Editor’s note: this article was edited on 08/08/2024 for brevity.
CV NEWS FEED // An author and former University professor of bioethics is accusing the Vatican’s bioethics research entity the Pontifical Academy for Life (PAV) of condoning euthanasia in a recent publication.
In July, PAV published an 80-page booklet in Italian that provided definitions of various terminology used in current bioethics debates, the Church’s teachings on bioethics topics and end of life care, and “current Italian law on end of life issues,” among other topics, according to a Catholic News Service news release.
The booklet includes warnings about the “multitude of dangers” that could result from legalizing euthanasia, including dangers that are “beyond the intentional violation of human life,” the news release states:
It jeopardizes the role of the doctor whose mission is to care for and preserve the lives of their patients, it could lead to reduced support for assisting those dying a natural death, and it infringes on the freedom of people who may feel pressured to pursue euthanasia to avoid being a burden on their family or society.
However, in an Aug. 8 Daily Compass article, author Tommaso Scandroglio accused PAV of showing support, via the booklet, for assisted suicide and supporting “euthanasia masqueraded as a rejection of therapeutic obstinacy (or a rejection of unreasonable obstinacy in treatment).” According to his LinkedIn profile, Scandroglio was a professor of ethics and bioethics at the European University of Rome from 2014 to 2017.

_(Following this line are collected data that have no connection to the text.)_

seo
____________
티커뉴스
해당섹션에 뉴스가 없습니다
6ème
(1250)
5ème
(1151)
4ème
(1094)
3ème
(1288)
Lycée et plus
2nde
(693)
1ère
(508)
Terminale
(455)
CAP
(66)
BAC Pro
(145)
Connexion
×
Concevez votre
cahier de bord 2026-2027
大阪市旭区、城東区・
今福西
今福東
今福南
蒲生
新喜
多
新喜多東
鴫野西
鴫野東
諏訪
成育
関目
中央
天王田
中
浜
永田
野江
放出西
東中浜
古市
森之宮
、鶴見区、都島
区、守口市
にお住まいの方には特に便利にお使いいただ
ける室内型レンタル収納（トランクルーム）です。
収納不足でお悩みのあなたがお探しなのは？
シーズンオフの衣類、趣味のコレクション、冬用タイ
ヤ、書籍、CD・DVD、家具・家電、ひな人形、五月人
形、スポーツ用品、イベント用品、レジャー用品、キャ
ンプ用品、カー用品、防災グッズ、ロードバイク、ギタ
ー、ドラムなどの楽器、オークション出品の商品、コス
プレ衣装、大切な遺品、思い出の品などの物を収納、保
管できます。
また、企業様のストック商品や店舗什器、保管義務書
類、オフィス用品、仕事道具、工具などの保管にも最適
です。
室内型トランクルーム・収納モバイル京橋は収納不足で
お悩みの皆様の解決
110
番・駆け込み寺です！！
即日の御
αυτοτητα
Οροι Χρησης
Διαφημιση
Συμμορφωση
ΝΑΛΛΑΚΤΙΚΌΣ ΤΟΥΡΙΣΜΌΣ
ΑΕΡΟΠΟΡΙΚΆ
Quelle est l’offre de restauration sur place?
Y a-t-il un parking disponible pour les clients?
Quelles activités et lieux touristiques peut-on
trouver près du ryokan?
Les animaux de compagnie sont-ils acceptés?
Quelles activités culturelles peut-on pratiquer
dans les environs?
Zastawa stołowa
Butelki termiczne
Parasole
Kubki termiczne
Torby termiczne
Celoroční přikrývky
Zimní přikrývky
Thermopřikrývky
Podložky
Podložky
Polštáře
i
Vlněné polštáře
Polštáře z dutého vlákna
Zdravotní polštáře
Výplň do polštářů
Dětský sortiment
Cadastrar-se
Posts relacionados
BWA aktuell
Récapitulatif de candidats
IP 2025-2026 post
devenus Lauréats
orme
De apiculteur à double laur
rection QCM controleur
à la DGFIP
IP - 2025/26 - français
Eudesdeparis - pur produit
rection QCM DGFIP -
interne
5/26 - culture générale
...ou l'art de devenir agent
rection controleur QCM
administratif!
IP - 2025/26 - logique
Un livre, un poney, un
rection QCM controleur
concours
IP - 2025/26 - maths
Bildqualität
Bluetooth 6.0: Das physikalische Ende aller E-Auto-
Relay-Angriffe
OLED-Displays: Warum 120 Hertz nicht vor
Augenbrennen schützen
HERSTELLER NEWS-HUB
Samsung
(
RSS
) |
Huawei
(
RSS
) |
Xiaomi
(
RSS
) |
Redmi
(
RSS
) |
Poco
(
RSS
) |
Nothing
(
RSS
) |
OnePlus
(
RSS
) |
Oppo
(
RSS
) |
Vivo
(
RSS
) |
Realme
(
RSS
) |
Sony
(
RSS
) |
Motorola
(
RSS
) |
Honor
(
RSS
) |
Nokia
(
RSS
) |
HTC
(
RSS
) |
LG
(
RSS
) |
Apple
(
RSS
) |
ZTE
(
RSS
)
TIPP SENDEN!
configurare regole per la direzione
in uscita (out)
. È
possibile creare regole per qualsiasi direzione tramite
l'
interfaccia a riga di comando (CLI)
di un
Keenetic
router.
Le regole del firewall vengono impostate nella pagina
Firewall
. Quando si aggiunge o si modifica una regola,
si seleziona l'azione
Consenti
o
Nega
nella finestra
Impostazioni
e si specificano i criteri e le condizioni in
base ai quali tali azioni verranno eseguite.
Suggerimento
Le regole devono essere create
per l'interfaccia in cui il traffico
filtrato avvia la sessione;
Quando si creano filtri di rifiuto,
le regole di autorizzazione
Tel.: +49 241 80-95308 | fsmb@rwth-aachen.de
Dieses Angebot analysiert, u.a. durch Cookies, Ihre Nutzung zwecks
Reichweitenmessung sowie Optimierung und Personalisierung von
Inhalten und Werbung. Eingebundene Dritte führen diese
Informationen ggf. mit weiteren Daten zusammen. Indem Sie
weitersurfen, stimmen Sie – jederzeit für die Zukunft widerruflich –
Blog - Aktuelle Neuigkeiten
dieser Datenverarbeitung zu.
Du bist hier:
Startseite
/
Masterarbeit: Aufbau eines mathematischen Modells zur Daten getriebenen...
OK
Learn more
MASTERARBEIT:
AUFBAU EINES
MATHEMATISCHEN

Scandroglio explained that for the refusal of life-saving treatment to be licit, there is both an objective principle and a subjective principle to consider. The objective principle, he wrote, is the potential ineffectiveness of a life-sustaining treatment. The subjective principle that must be taken into account is whether the patient considers the life-saving treatment to be disproportionate in his or her particular situation.

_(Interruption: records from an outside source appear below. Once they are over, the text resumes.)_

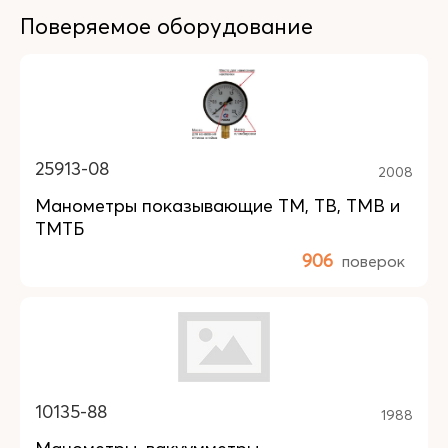
Поверяемое оборудование
25913-08
2008
Манометры показывающие ТМ, ТВ, ТМВ и
ТМТБ
906
поверок
10135-88
1988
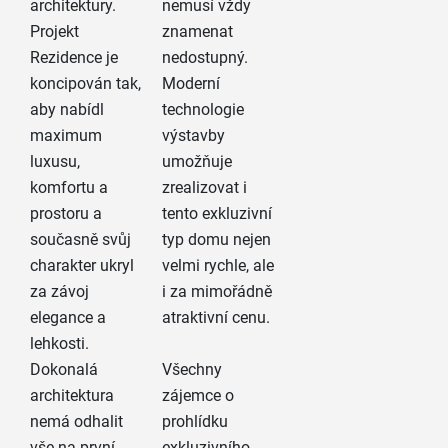
architektury.
nemusí vždy
Projekt
znamenat
Rezidence je
nedostupný.
koncipován tak,
Moderní
aby nabídl
technologie
maximum
výstavby
luxusu,
umožňuje
komfortu a
zrealizovat i
prostoru a
tento exkluzivní
současně svůj
typ domu nejen
charakter ukryl
velmi rychle, ale
za závoj
i za mimořádně
elegance a
atraktivní cenu.
lehkosti.
Dokonalá
Všechny
architektura
zájemce o
nemá odhalit
prohlídku
vše na první
exkluzivního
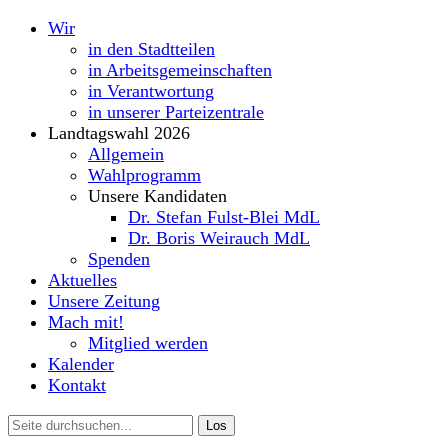
Wir
in den Stadtteilen
in Arbeitsgemeinschaften
in Verantwortung
in unserer Parteizentrale
Landtagswahl 2026
Allgemein
Wahlprogramm
Unsere Kandidaten
Dr. Stefan Fulst-Blei MdL
Dr. Boris Weirauch MdL
Spenden
Aktuelles
Unsere Zeitung
Mach mit!
Mitglied werden
Kalender
Kontakt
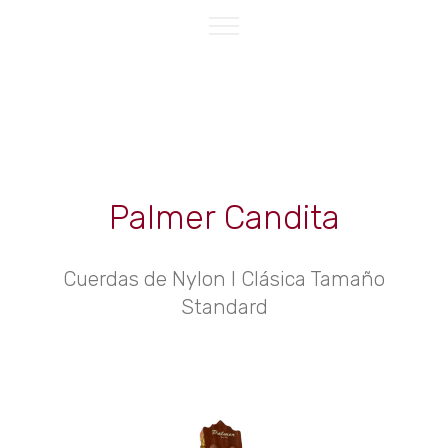
Palmer Candita
Cuerdas de Nylon l Clásica Tamaño
Standard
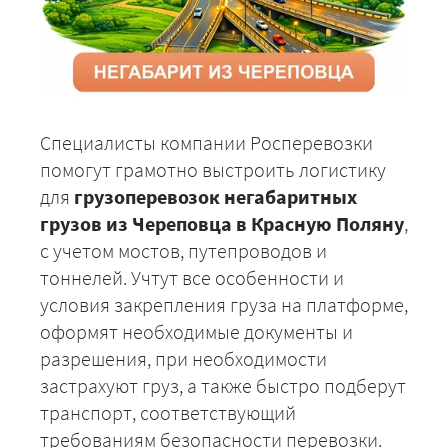
Специалисты компании Росперевозки
помогут грамотно выстроить логистику
для
грузоперевозок негабаритных
грузов из Череповца в Красную Поляну
,
с учетом мостов, путепроводов и
тоннелей. Учтут все особенности и
условия закрепления груза на платформе,
оформят необходимые документы и
разрешения, при необходимости
застрахуют груз, а также быстро подберут
транспорт, соответствующий
требованиям безопасности перевозки.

PAV’s booklet refers to the Italian law called Advance Treatment Provisions (DAT), which is essentially a “living will” in which a patient can specify in advance his or her health treatment preferences, including regarding acceptance of life-sustaining treatments.
Scandroglio argued that DAT “is generally used for euthanasia purposes and therefore should not in principle be sponsored” and criticized PAV for indicating approval of DAT by offering, at the end of the booklet, an example of a DAT form for Italians’ reference.

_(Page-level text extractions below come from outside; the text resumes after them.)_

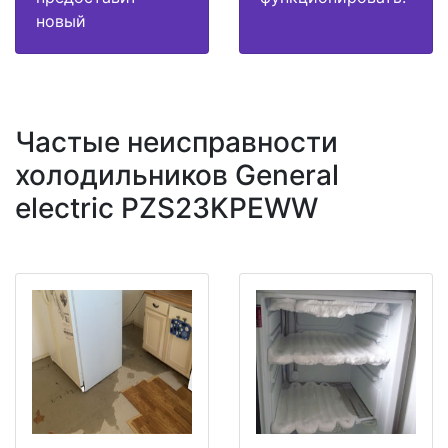
новый
Частые неисправности
холодильников General
electric PZS23KPEWW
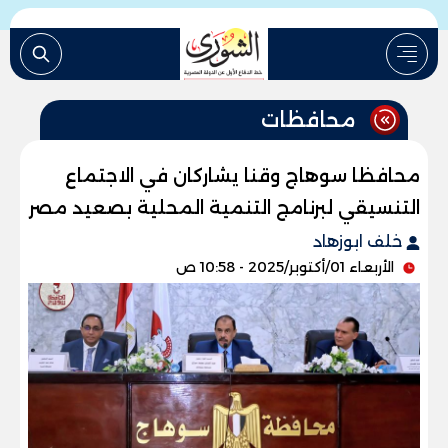
محافظات
محافظا سوهاج وقنا يشاركان في الاجتماع
التنسيقي لبرنامج التنمية المحلية بصعيد مصر
خلف ابوزهاد
الأربعاء 01/أكتوبر/2025 - 10:58 ص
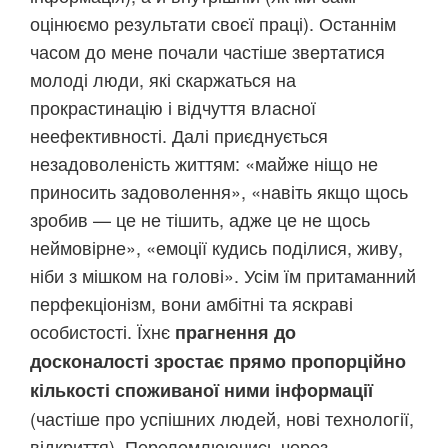
оцінюємо результати своєї праці). Останнім
часом до мене почали частіше звертатися
молоді люди, які скаржаться на
прокрастинацію і відчуття власної
неефективності. Далі приєднується
незадоволеність життям: «майже ніщо не
приносить задоволення», «навіть якщо щось
зробив — це не тішить, адже це не щось
неймовірне», «емоції кудись поділися, живу,
ніби з мішком на голові». Усім їм притаманний
перфекціонізм, вони амбітні та яскраві
особистості. Їхнє
прагнення до
досконалості зростає прямо пропорційно
кількості споживаної ними інформації
(частіше про успішних людей, нові технології,
відкриття). Переломлюючись через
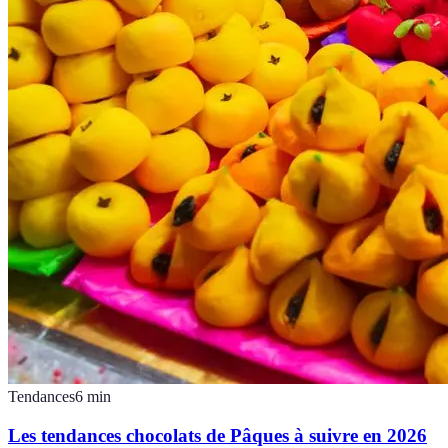
Tendances
6
min
Les tendances chocolats de Pâques à suivre en 2026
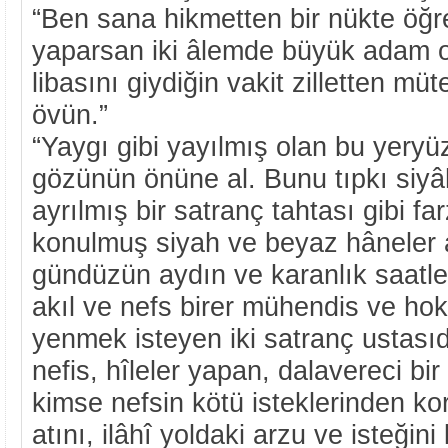
“Ben sana hikmetten bir nükte öğ
yaparsan iki âlemde büyük adam o
libasını giydiğin vakit zilletten müt
övün.”
“Yaygı gibi yayılmış olan bu yer
gözünün önüne al. Bunu tıpkı siyâ
ayrılmış bir satranç tahtası gibi far
konulmuş siyah ve beyaz hâneler 
gündüzün aydın ve karanlık saatle
akıl ve nefs birer mühendis ve ho
yenmek isteyen iki satranç ustasıdı
nefis, hîleler yapan, dalavereci bir 
kimse nefsin kötü isteklerinden 
atını, ilâhî yoldaki arzu ve isteğin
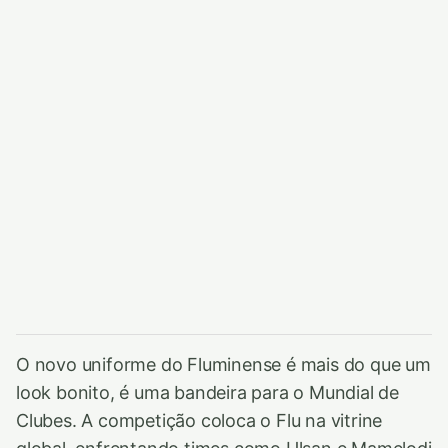
O novo uniforme do Fluminense é mais do que um
look bonito, é uma bandeira para o Mundial de
Clubes. A competição coloca o Flu na vitrine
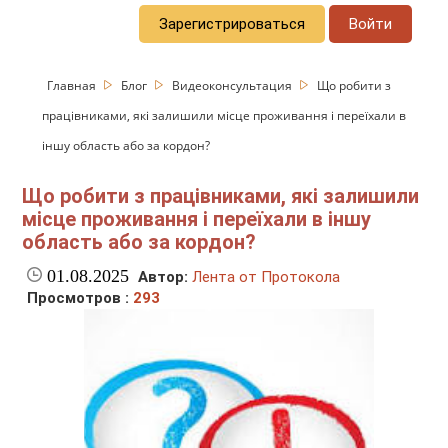
Зарегистрироваться
Войти
Главная
Блог
Видеоконсультация
Що робити з
працівниками, які залишили місце проживання і переїхали в
іншу область або за кордон?
Що робити з працівниками, які залишили
місце проживання і переїхали в іншу
область або за кордон?
01.08.2025
Автор:
Лента от Протокола
Просмотров :
293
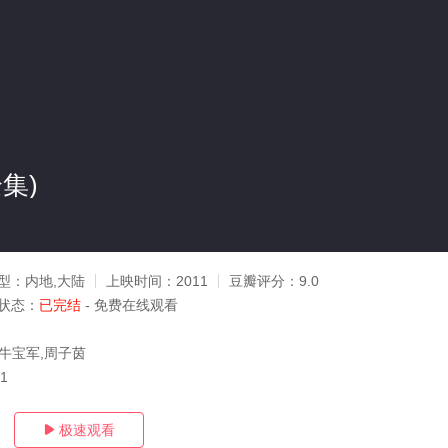
集)
型：
内地,大陆
上映时间：
2011
豆瓣评分：
9.0
状态：
已完结
- 免费在线观看
,牛宝军,周子茵
31
极速观看

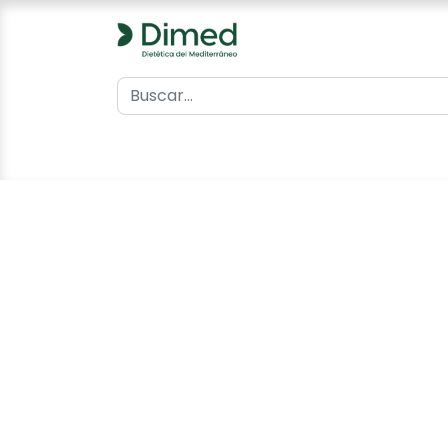
0
Inicio
Catálogo
Contacto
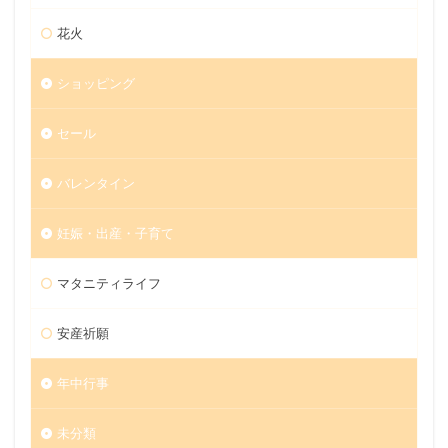
花火
ショッピング
セール
バレンタイン
妊娠・出産・子育て
マタニティライフ
安産祈願
年中行事
未分類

In the booklet’s proposed DAT form, Scandroglio explained, the registrant may be able to refuse invasive and non-invasive mechanical ventilation, among other life-sustaining interventions. Scandroglio argued that PAV’s booklet “opens up the possibility of refusing assisted nutrition and hydration,” arguing that “PAV considers it permissible to discontinue these therapies because they could constitute futile treatment.”
The Catholic Church generally considers artificial food and water as “ordinary care,” unless those measures fail to provide nourishment to the patient in extreme cases, such as when the body can no longer absorb the nutrients.
Scandroglio acknowledged that in “exceptional” and “rare cases,” these treatments are futile, but added that PAV’s booklet does not specify that these cases are rare.
Turning to discuss the subjective principle, he noted that PAV’s booklet, on numerous pages, highlights the subjective opinion of the patient as a factor in determining the licitness of refusing life-sustaining treatment.
One such example was on the booklet’s page 64, which reads: “Even if the treatments were clinically appropriate, they might nevertheless be disproportionate if the sick person considered them too burdensome in his circumstances. Not to undertake or to suspend those treatments is, at this point, not only possible, but, as Pope Francis says, ‘dutiful’”.
Scandroglio later highlighted that, according to a passage from the Catechism of the Catholic Church that the PAV booklet quotes, the patient’s wishes and interests can only be complied with if they are in accord with reason and justice. As a result, while the patient’s circumstantial needs and preferences are important, he wrote, “the final word” is found in the objective criteria of the treatment’s benefits, rather than the patient’s subjective opinion.